Stick to Science Initiative: Call for open collaboration
A new campaign, launched today, asks EU leaders to place science collaboration before politics, as the UK’s and Switzerland's participation in the EU's world-leading research and innovation programme Horizon Europe hangs in the balance.
Call for open collaboration
The campaign, ‘Stick to Science’, calls for an open and collaborative research and innovation landscape in Europe that is free from political barriers. The entire European scientific community is invited to sign this initiative as of 8 February under the dedicated website www.stick-to-science.eu.
It comes as the UK’s and Switzerland’s participation in the EU’s research and innovation programme continues to be stalled by politics. The UK’s final association to Horizon Europe, the EU’s €95.5 billion research and innovation programme, remains tangled up in post-Brexit trade arrangements, while Switzerland also remains locked out of parts of the programme, pending government talks. In both cases, the EU is putting political disputes ahead of science collaboration.
Europe is missing out on scientific opportunities
Switzerland and the UK are two long-standing and academically important partners in the European research and innovation landscape. The current situation means that the work of some of the best minds in Europe's science and excellent research infrastructures are missing out on the additional scientific knowledge and resources of UK and Swiss institutions. These circumstances prevent Europe’s top scientists from working together to tackle global challenges such as climate change, pandemics, and food security.
Funding resources
UK and Switzerland, if to be associated, are estimated to add another €18 billion to the Horizon Europe budget of €95.5 billion representing a top-up of 18%, and allowing greater collaborative resources for Europe to be put into world-leading research projects.

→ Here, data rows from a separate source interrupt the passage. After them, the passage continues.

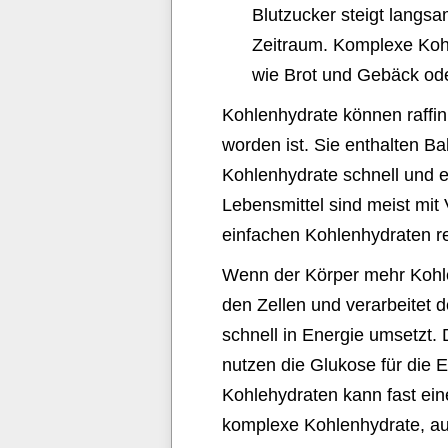
Blutzucker steigt langsa
Zeitraum. Komplexe Kohl
wie Brot und Gebäck od
Kohlenhydrate können raffinie
worden ist. Sie enthalten Ba
Kohlenhydrate schnell und e
Lebensmittel sind meist mit
einfachen Kohlenhydraten re
Wenn der Körper mehr Kohle
den Zellen und verarbeitet 
schnell in Energie umsetzt.
nutzen die Glukose für die 
Kohlehydraten kann fast ein
komplexe Kohlenhydrate, au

Support from top scientists
Among the first supporters of the campaign from across the European research and innovation community are among others Nobel Prizes winners, Fields medalists, entrepreneurs and innovators, research funding/performing bodies and umbrella organisations, heads of higher education institutions and research institutes, in total comprising over 200 individuals from the whole Europe who have pledged support for the campaign so far.
Hampering science collaboration across borders risks a long-lasting effect on European society, warn the campaign’s supporters.
The campaign is asking the EU, UK, and Switzerland to rapidly conclude the formal process of association to Horizon Europe, so that society, as a whole, can benefit from European-wide scientific collaboration.
Voices of the science community
Professor Ludovic Thilly, Chair of the Executive Board, Coimbra Group, representing 41 universities across Europe said:
‘We cannot accept any longer that scientific cooperation be held hostage to bilateral politics. A decade of cooperation with our British and Swiss partners is at risk of being jeopardised and this at a period of time when global challenges have never required so much international research cooperation.
The Coimbra group has long been calling for a swift agreement on the association of both Switzerland and the United Kingdom to Horizon Europe. We now urge the European Union institutions and its member states, the Swiss government and the British government to act responsibly and take a long-term, constructive stance on the situation.’
Professor Kurt Deketelaere, Secretary General, The League of European Research Universities (LERU), representing 23 leading universities pushing the frontiers of innovative research said:
‘The quick association of Switzerland and the UK to Horizon Europe is vital to continue close collaboration and to tackle the many societal challenges that lay in front of us. A further delay simply for political reasons is unacceptable.’